Source:
##########

La Cour des Compte Européenne a examiné le projet Lyon-Turin avec le but de contrôler si la Commission européenne avait veillé à la bonne planification et à la mise en œuvre efficiente de ce projet d’infrastructure de transport transfrontalière cofinancé par l’Union et relevant du réseau central de transport de l’UE. Les conclusions de l’étude sont contenues dans le Rapport Spécial n. 10/2020.

Pour y voir plus clair, nous avons demandé à la Cour des comptes européenne de nous remettre l’étude des chercheurs (Prof. Yves Crozet, Laboratoire de planification de l’économie des transports à l’Université de Lyon) sur la base de laquelle la CCE a tiré ses conclusions négatives, qui sont transcrites au bas de ce communiqué.

La CCE a livré ce document1 qui révèle le côté sombre du projet Lyon-Turin.

Le professeur Yves Crozet a écrit dans son rapport que « Les promoteurs des grands projets d’infrastructure doivent produire des données destinées à convaincre les décideurs et les financeurs. Pour cela, lorsqu’il s’agit de financements privés, ils ont généralement tendance à gonfler les prévisions de trafic d’une part et à sous-estimer les coûts de réalisation d’autre part. »

Et il poursuit : « Le tunnel Lyon-Turin offre un exemple typique de cette manipulation du calcul économique où, à la surestimation des trafics, s’ajoutent des évaluations fantaisistes des gains en termes d’émissions de CO2.  Une fois révisées, les données du calcul économique donnent du projet une toute autre image. »

Ces déclarations confirment ce qui avait été imaginé, à savoir que les décideurs politiques de l’UE, de la France et de l’Italie ont approuvé et continuent de soutenir le projet Lyon-Turin sur la base de données manipulées et trompeuses.

##########

Données du corpus:
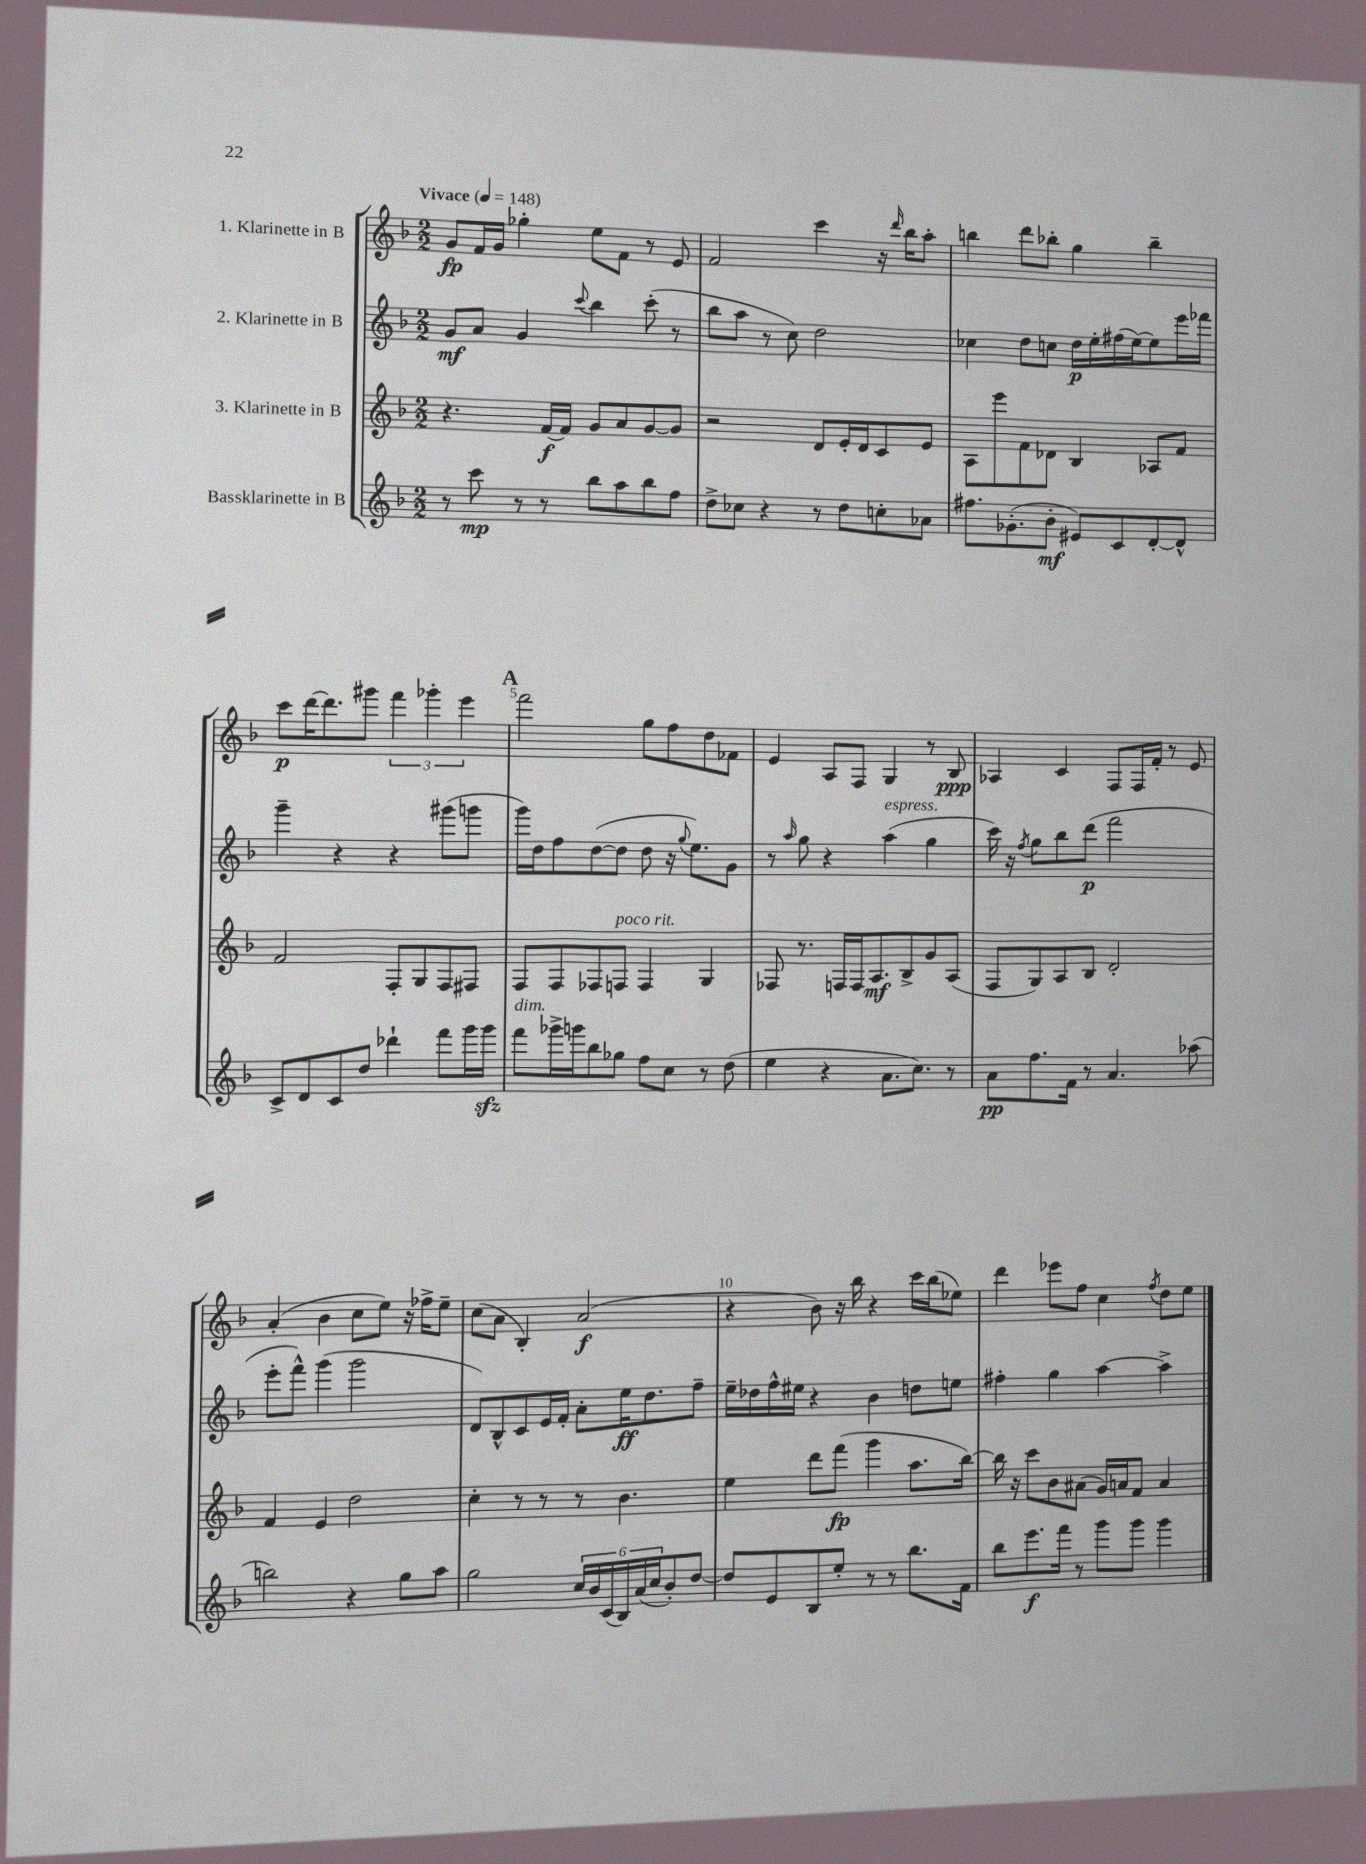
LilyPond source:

<<
\new StaffGroup <<
\new Staff = "s0" \with { instrumentName = "1. Klarinette in B" } {
    \clef treble \key f \major \numericTimeSignature \time 2/2 \tempo "Vivace" 4 = 148
    g'8\fp f'16 g'16 ges''4-. e''8 f'8 r8 e'8 |
    f'2 c'''4 r16 \grace { d'''16 } bes''16 a''8-. |
    b''4 d'''8 bes''8-. g''4 bes''4-- |
    c'''8\p d'''16~ d'''8. gis'''8 \tuplet 3/2 { f'''4 ges'''4-. e'''4 } |
    \mark \markup { \bold "A" } f'''2 g''8 f''8 d''8 fes'8 |
    e'4 a8 f8 g4 r8 bes8\ppp |
    aes4 c'4 f8 f16 f'16-. r8 e'8 |
    a'4-.( bes'4 c''8 e''8) r16 fes''16-> e''8-- |
    c''8( a'8 bes4-.) a'2\f( |
    r4 bes'8) r16 bes''16 r4 c'''16 bes''16( ees''8) |
    d'''4 ees'''8 f''8 c''4 \acciaccatura { f''8 } d''8 e''8 \bar "|." |
}
\new Staff = "s1" \with { instrumentName = "2. Klarinette in B" } {
    \clef treble \key f \major \numericTimeSignature \time 2/2
    g'8\mf a'8 g'4 \appoggiatura { c'''8 } bes''4 c'''8-.( r8 |
    bes''8 a''8 r8 c''8) d''2 |
    ces''4 d''8 c''8 d''16\p e''16-. fis''16( e''16~) e''8 e'''16 fes'''16 |
    g'''4-- r4 r4 gis'''8( g'''8 |
    \mark \markup { \bold "A" } g'''16) d''16 f''8 d''8~( d''8 d''8 r16 \appoggiatura { g''8 } e''8.) g'8 |
    r8 \grace { a''16 } g''8 r4 a''4^\markup { \italic "espress." }( g''4 |
    c'''16) r16 \acciaccatura { f''8 } g''8 bes''8 d'''8\p( f'''2 |
    e'''8-. f'''8-^) g'''4( g'''2 |
    d'8) bes8-^ c'8 e'16 f'16-. a'8-. e''16\ff d''8. f''8-- |
    e''16-- des''16 f''16-^ eis''16 r4 bes'4 d''8 e''8 |
    fis''4-. g''4 a''4~ a''4-> \bar "|." |
}
\new Staff = "s2" \with { instrumentName = "3. Klarinette in B" } {
    \clef treble \key f \major \numericTimeSignature \time 2/2
    r4. f'16~\f f'16 g'8 a'8 g'8~ g'8 |
    r2 d'8 e'16-. d'16 c'8 e'8 |
    a8 e'''8 f'8 des'8 bes4 aes8 f'8 |
    f'2 f8-. g8 f8 fis8 |
    \mark \markup { \bold "A" } f8 f8 fes8 f8^\markup { \italic "poco rit." } f4 g4 |
    fes8 r8. f16 f16 a8.\mf bes8-> g'8 a8( |
    f8 g8) a8 bes8 d'2-. |
    f'4 e'4 d''2 |
    c''4-. r8 r8 r8 bes'4. |
    e''4 d'''8 f'''8\fp( g'''4 a''8. bes''16~) |
    bes''16 r16 c'''8 bes'8 ais'8( g'16) a'16 f'8 a'4 \bar "|." |
}
\new Staff = "s3" \with { instrumentName = "Bassklarinette in B" } {
    \clef treble \key f \major \numericTimeSignature \time 2/2
    r8 c'''8\mp r8 r8 bes''8 a''8 bes''8 f''8 |
    d''8-> ces''8 r4 r8 d''8 c''8-. aes'8 |
    fis''8. ges'8.-.( bes'8-.\mf eis'8) c'8 d'8~-. d'8-^ |
    c'8-> d'8 c'8 d''8 des'''4-! f'''8 g'''16 g'''16\sfz |
    \mark \markup { \bold "A" } f'''8^\markup { \italic "dim." } ges'''16-> g'''16 bes''8 ges''8 f''8 c''8 r8 d''8( |
    e''4 r4 a'8. c''8.) r8 |
    a'8\pp f''8. f'16 r8 a'4. aes''8( |
    b''2) r4 g''8 a''8 |
    g''2 \tuplet 6/4 { c''16 bes'16 c'16( bes16) a'16( c''16 } bes'8-.) d''8~ |
    d''8 e'8 bes8 e''8-. r8 r8 bes''8. f'16 |
    bes''8 e'''8.\f f'''16 r8 g'''8 g'''8 g'''4 \bar "|." |
}
>>
>>
\layout { \context { \Score \override BarNumber.break-visibility = ##(#f #t #t) barNumberVisibility = #(every-nth-bar-number-visible 5) } }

##########

Consignes de travail:
A: Répondez brièvement aux questions suivantes à partir du texte sur le projet Lyon-Turin :
(i) Quel numéro porte le Rapport spécial contenant les conclusions de la Cour des comptes européenne ?
(ii) À quelle université est rattaché le laboratoire du professeur Yves Crozet ?
(iii) Selon le professeur Crozet, qu'ont tendance à sous-estimer les promoteurs lorsqu'il s'agit de financements privés ?
B: D'après le texte sur le projet Lyon-Turin, pourquoi les promoteurs des grands projets d'infrastructure ont-ils tendance à gonfler les prévisions de trafic ?
C: Reprenez le texte sur le projet Lyon-Turin à la suite de sa dernière phrase.

Réponses dans l'ordre:
A:
(i) Le numéro 10/2020.
(ii) L'Université de Lyon.
(iii) Les coûts de réalisation.

B: Ils doivent produire des données destinées à convaincre les décideurs et les financeurs. C'est dans ce but qu'ils ont tendance, lorsqu'il s'agit de financements privés, à gonfler les prévisions de trafic.

C:
 1 “Le document a été élaboré pour la Cour des comptes européenne et ne reflète que l’opinion de ses auteurs, experts indépendants de l’Université de Lyon et chercheurs d’Anvers, Milan, Bucarest et Berlin. L’Union européenne détient les droits exclusifs sur cette étude, notamment la reproduction, la communication au public, la distribution, la location, l’adaptation et la traduction. Copyright © Union européenne, 2019″.


Résumé raisonné du Rapport Crozet

Le manque de fiabilité des données relatives au trafic

Selon les proposants, le trafic total de fret ferroviaire sur l’axe Lyon-Turin serait de plus de 41 millions de tonnes/an en 2035, soit environ 14 fois le trafic actuel.

Les proposants ont estimé le trafic pour 2004 à 8,2 millions de tonnes avec une tendance à la croissance qui porterait le trafic à 13 millions de tonnes en 2020, soit 4 fois le trafic effectivement mesuré en 2016.

Les proposants ont ensuite déclaré que le trafic augmenterait de 7,6 % par an entre 2020 et 2035 ; le taux de croissance indiqué doit être comparé au fait que le trafic global (route plus rail) dans l’ensemble de l’arc alpin a augmenté de 2,6 % par an entre 1984 et 2014. L’auteur se demande comment il serait possible d’atteindre un résultat trois fois supérieur à la tendance des 30 dernières années, d’autant plus que depuis 2008, le volume du transport de marchandises n’est que faiblement lié à la croissance du PIB.

Si l’on considère le seul trafic ferroviaire classique (sans les autoroutes ferroviaires), la progression présentée par les promoteurs conduit à 28 millions de tonnes/an en 2035, soit 10 fois les valeurs actuelles. L’auteur s’interroge sur la portée d’un tel résultat alors que, entre 2000 et 2016, le trafic ferroviaire marchand en France a diminué de 40%.

Pour ce qui est de l’autoroute ferroviaire, selon les partisans de cette mesure, le trafic en 2035 serait 65 fois supérieur à celui de 2004.

Les économies de CO2 ne sont pas fiables

Selon les auteurs de la proposition, la construction du tunnel entraînerait le rejet d’environ 10 millions de tonnes de CO2 dans l’atmosphère, en plus du niveau actuel d’émissions. Ensuite, en mettant la nouvelle ligne en service et en remplaçant une partie importante du trafic routier, la diminution des émissions compenserait ce qui a été rejeté pendant la construction, pour atteindre, d’ici 2037 (environ 25 ans après le début des travaux), la récupération de tout l’excédent ; à partir de là, le nouveau mode de transport entraînerait une réduction nette du niveau des émissions générées par le transport. Après 30 ans supplémentaires (55 ans après le début des travaux), le CO2 “économisé” s’élèverait à environ 70 millions de tonnes, au rythme de 2,5 millions de tonnes par an.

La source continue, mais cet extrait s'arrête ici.